Given the family script you will perhaps forgive me if I point out from the outset that I was extremely conscious of the safety aspects.
So. There I am on the apex of my own roof with my Heath Robsinson stick in hand. I mean just how would you get a good look at what was going on further down a chimney than you could see?
This relates to my ongoing central heating installation. Radiators are all in place and the heating circuit to them and to the new hot water cylinder is complete. They now need connecting to the Rayburn. Before the Rayburn comes in to the house though the direction the flue pipe must first be clarified.
Now I know that there is a fireplace hidden somewhere in the kitchen. I have been reliably informed by a bloke who saw it just after the second world war. The trouble is it hasn’t really been seen since. Sometime in the interval it has been obscured. Working down from the top I was to drop a sonde, a little radio transmitter, and then by use of a pencil and a radio detector set to ping when it heard 33kHz signal, mark crosses down the wall inside the house and thus reveal the line of the chimney.

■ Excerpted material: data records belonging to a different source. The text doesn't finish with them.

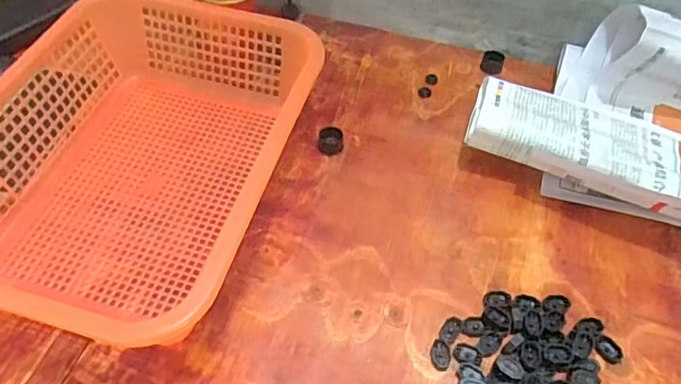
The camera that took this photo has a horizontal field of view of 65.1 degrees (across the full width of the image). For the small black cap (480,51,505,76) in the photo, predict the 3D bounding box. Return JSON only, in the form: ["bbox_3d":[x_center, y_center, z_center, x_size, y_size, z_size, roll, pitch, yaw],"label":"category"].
[{"bbox_3d":[0.179,-0.152,0.626,0.025,0.015,0.025,15,53,9],"label":"small black cap"}]

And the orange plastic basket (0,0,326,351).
[{"bbox_3d":[-0.171,-0.032,0.467,0.247,0.097,0.321,13,52,7],"label":"orange plastic basket"}]

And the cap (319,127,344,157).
[{"bbox_3d":[-0.009,-0.052,0.540,0.024,0.016,0.023,1,52,-2],"label":"cap"}]

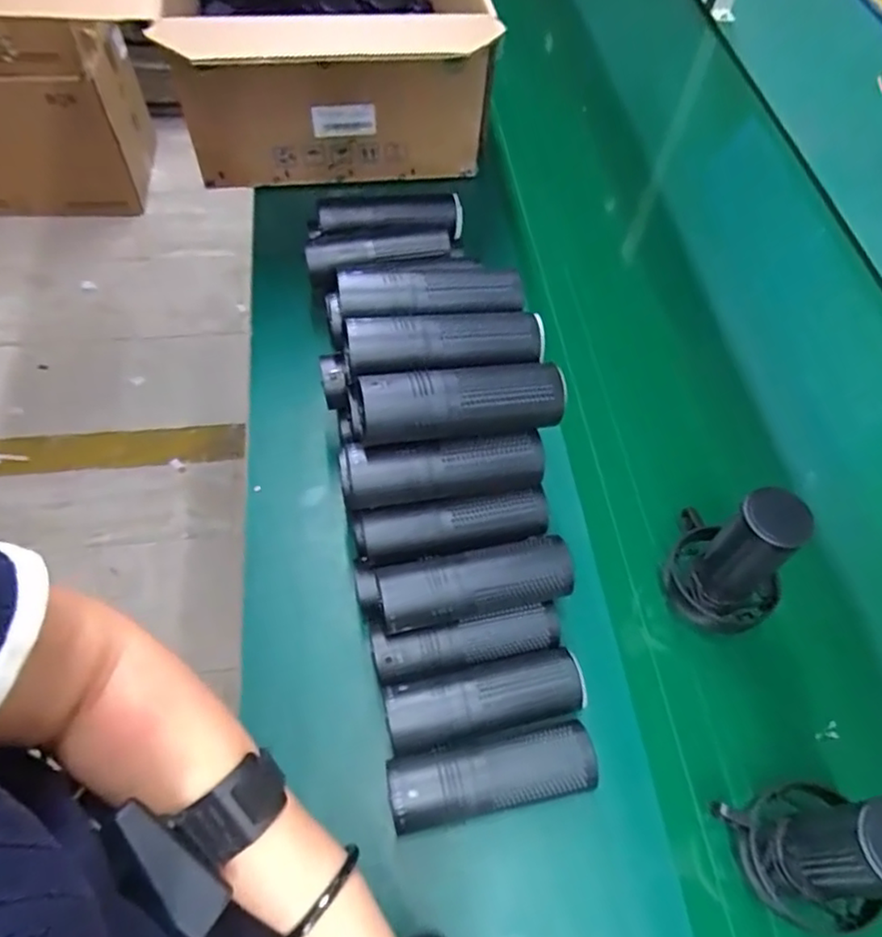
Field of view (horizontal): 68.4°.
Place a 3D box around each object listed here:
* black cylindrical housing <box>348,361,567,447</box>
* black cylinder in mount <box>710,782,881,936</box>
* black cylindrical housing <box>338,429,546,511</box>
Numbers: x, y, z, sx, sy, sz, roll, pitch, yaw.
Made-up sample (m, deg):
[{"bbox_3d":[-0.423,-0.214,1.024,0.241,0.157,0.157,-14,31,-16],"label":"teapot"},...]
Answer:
[{"bbox_3d":[0.013,-0.060,0.525,0.167,0.054,0.058,-10,60,-9],"label":"black cylindrical housing"},{"bbox_3d":[0.262,0.264,0.440,0.077,0.154,0.089,-7,58,-6],"label":"black cylinder in mount"},{"bbox_3d":[0.004,0.000,0.547,0.169,0.047,0.040,-6,60,-7],"label":"black cylindrical housing"}]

I was also quite confident, and remain so, in my uncle’s advice that chimneys in houses of this age are not complicated. They seldom deviate from vertical.
Lowering away then, I was a little disappointed that my test stone on a string stopped about three metres below the pot and refused to go further. What to do, what to do?

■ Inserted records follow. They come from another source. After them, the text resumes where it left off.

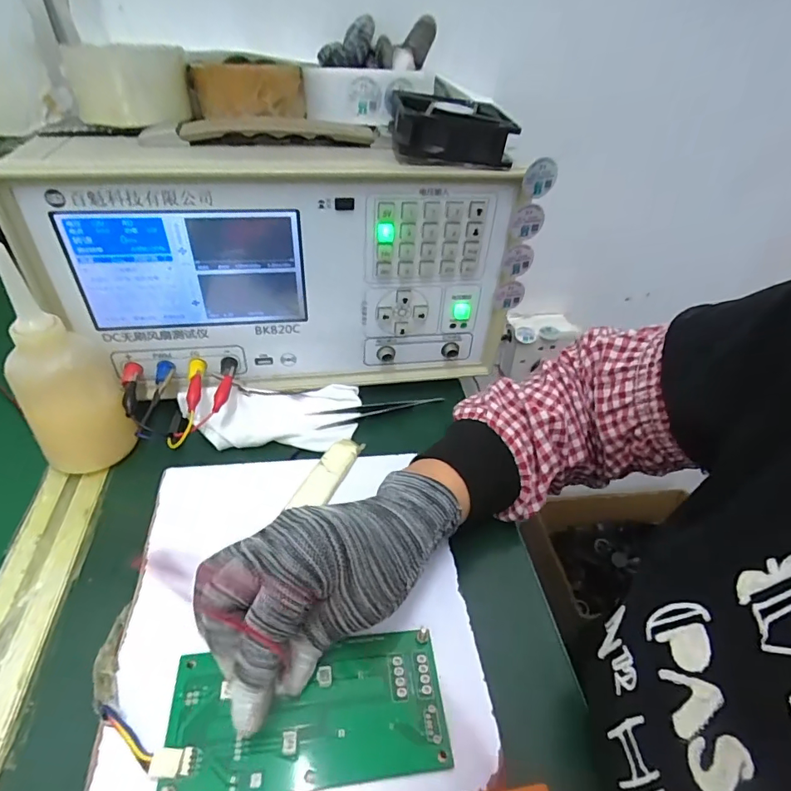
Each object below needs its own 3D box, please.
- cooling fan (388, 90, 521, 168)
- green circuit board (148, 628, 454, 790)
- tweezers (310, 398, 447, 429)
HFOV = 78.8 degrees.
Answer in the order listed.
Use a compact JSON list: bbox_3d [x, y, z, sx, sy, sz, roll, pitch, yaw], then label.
[{"bbox_3d":[0.039,-0.192,0.344,0.081,0.032,0.076,2,42,-2],"label":"cooling fan"},{"bbox_3d":[-0.043,0.158,0.241,0.135,0.007,0.065,-4,42,-12],"label":"green circuit board"},{"bbox_3d":[-0.015,0.012,0.421,0.118,0.005,0.019,-10,43,-15],"label":"tweezers"}]

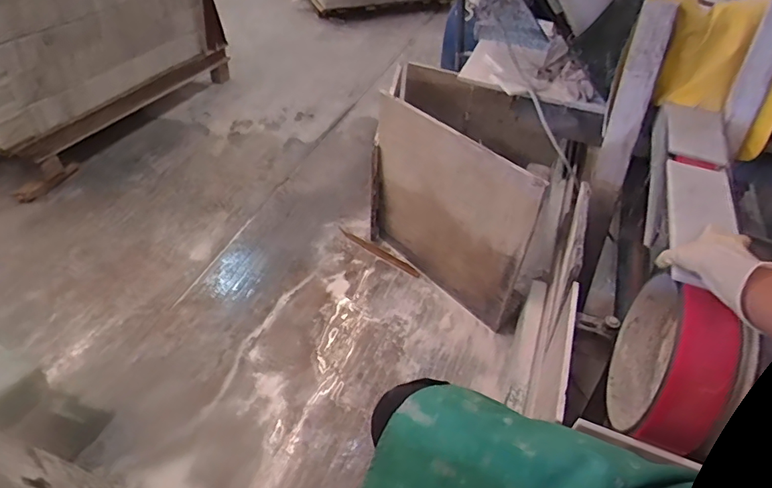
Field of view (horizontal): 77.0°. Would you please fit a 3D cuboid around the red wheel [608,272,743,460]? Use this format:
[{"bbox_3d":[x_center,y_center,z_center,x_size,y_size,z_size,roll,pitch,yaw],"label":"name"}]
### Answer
[{"bbox_3d":[0.449,0.182,0.775,0.087,0.300,0.285,17,45,10],"label":"red wheel"}]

Using my neighbours draining rods, A USB webcam and a long lead, also an inspection lamp, balancing a computer on the chimney haunch, I was able to make a surprisingly decent endoscope contraption.
I now have video and photographic records of the inside of my chimney. I also have a degree of frustration in that I can see now that there are no side shoots and that it is in fact blocked up with rubble from an earlier modification.
The next step I suppose is to hit a hole in the wall at around the level of the blockage and to start removing it. At the same time of course as taking stock of the prospect of everything above falling down.
Dear friends, the adventure of Hallett’s Mountain is never ending.

Monday, June 13, 2011

Cold Comfort Farming


Wishing that my spectacles came equipped with windscreen wipers I stand in a cold wet field. Though June it feels more like a nasty day at the beginning of November. I am reminded of the great Carl Giles vision of the agricultural idyll.
Looking out through the door of a cluttered barn grim faced farm hands survey an uncompromising deluge. A yard full of turnips or some other root. Water a foot deep. In the mud a small pig. Soggy roll ups hang from the lower lip.
In my real world it is “Open Farm Sunday” and the Snowdonia Society have organised a dry stone walling competition. Six competitors out of the promised field of twenty have arrived and the one spectator is me. Set back a little three organisers hold fort in a gazebo that has two sides closed against the rain. Bara Brith is being buttered and a hot water urn is fired up in the optimistic prospect that people will soon come to this field of dreams.
Thursday past I saw this advertised in the ‘Weekly Witter’ and was quite engaged by the prospect. I envisioned rural pleasantry in warm sunshine. I saw myself swapping hope and seeking wisdom at the hands of the masters. I have many fine walls around Hallett’s Mountain which own part of my time. While I plug away and lift the fallen sections, I am ever willing to learn.
And so here we stand. I am on one side of the tape. They are on the other. They are clearing stones of a wall in need of repair down to the quagmire of its foundation. Pegs set a metre apart mark the sections that they will raise. Each is covered from head to foot in filth. Muttered comments in the tongues of Angels are exchanged as the water runs from every beast and surface.
Whatever kind of walling this is, dry stone is mocked.
After a while there are six competitors.
The only spectator goes home to watch the Grand Prix.